I really like your photography.  You have a wonderful sense of drama.


----------



## JimJanuary (Jul 26, 2012)

Great pics!! Particularly love the shot over the foggy field


----------



## MJ Preston (Jul 28, 2012)

Here's a few more


----------



## Trilby (Jul 29, 2012)

Love your pics, they are crystal clear and I agree with the sense of drama quote.

I especially like the first pic in the first post. Although this photo has been taken on a beautiful day, I can just imagine that scene on a foggy night, it would be a great setting for a murder or ghost story.

Yes I love the pics - not keen on your avatar though, it gives me the creeps.:icon_frown:


----------



## Cran (Aug 17, 2012)

I think we featured some of your pics in an earlier issue of _Motley Press_, *MJ* - 
maybe those are the ones you're looking for?

Good to see you've still got the eye.


----------



## Dunluchyn (Sep 3, 2012)

I like the tanker in  the first set...excellent perspective; and the road leading into the storm is inspiring.


----------



## JackKnife (Sep 3, 2012)

I can think of a hundred stories to go along with each picture you've taken. Hell, I even think you'd do well in the market of book covers. I agree with the others, that there's a really awesome sense of drama and foreboding that accompanies most of these.


----------



## TheWonderingNovice (Sep 3, 2012)

These pictures remind me of home, small town in the middle of nowhere. I especially liked the foggy field with the barbed wire fence. I see that in the early morning hours, dew still clinging to the grass and cattle still sleeping. Its very beautiful during spring mornings. 
Good eye, sir. =D>


----------



## Dunluchyn (Sep 5, 2012)

Yes, he does have a good eye and that oft times is  the easiest and hardest thing to make the most of...


----------



## MJ Preston (Sep 12, 2012)

Wild Buffalo in Northern Canada (Northwest Territories)
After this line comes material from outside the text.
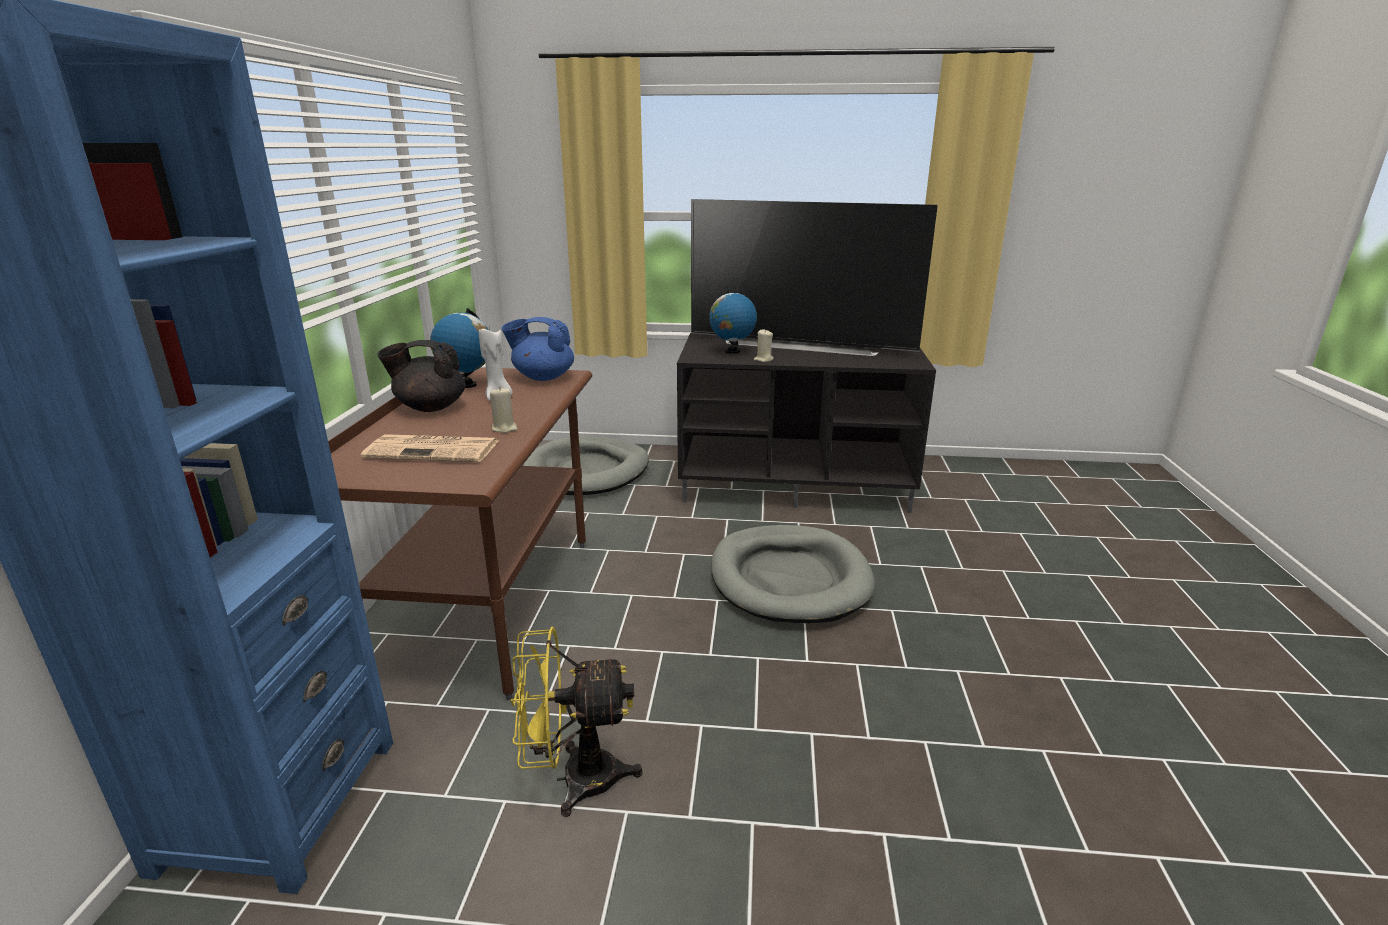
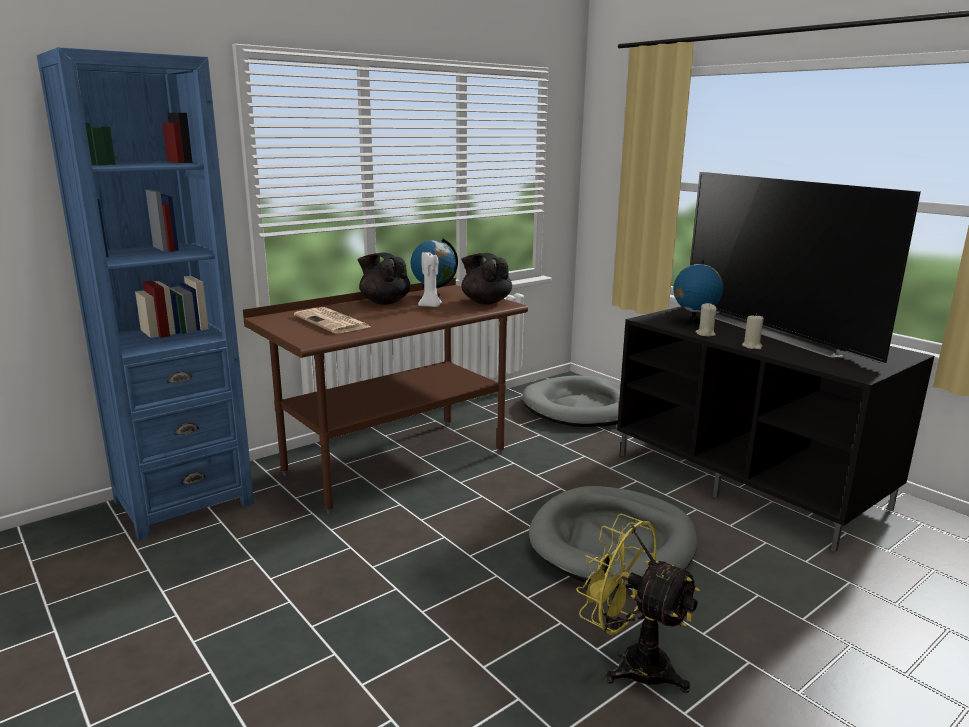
camera: 45 degrees right, 5 degrees down
(504, 428) = (390, 322): beige candle -> beige candle (752, 346)
(542, 377) = (485, 302): blue teapot -> black teapot
(574, 779) = (293, 570): yellow fan -> yellow fan (632, 663)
Abandoned Farmhouse in Alberta





Thus quoth the Raven


----------



## Cran (Sep 12, 2012)

More good ones, MJ. The farmhouse shot looks like something I'd see in National Geographic.


----------



## Kryptex (Sep 14, 2012)

Wow, they're really amazing


----------



## MJ Preston (Sep 29, 2012)

New pics and art


----------



## MJ Preston (Oct 15, 2012)

Old in the shadow of new. The Ferry will be decommissioned once the bridge is finished.


----------



## HKayG (Oct 15, 2012)

That boat picture is stunning - really great capture.


----------



## Geri (Oct 15, 2012)

Amazing photos ...simply amazing


----------



## toddm (Oct 17, 2012)

great photos - I've looked though them more than once
I especially like how many of them are crisp and clear, yet atmospheric

---todd


----------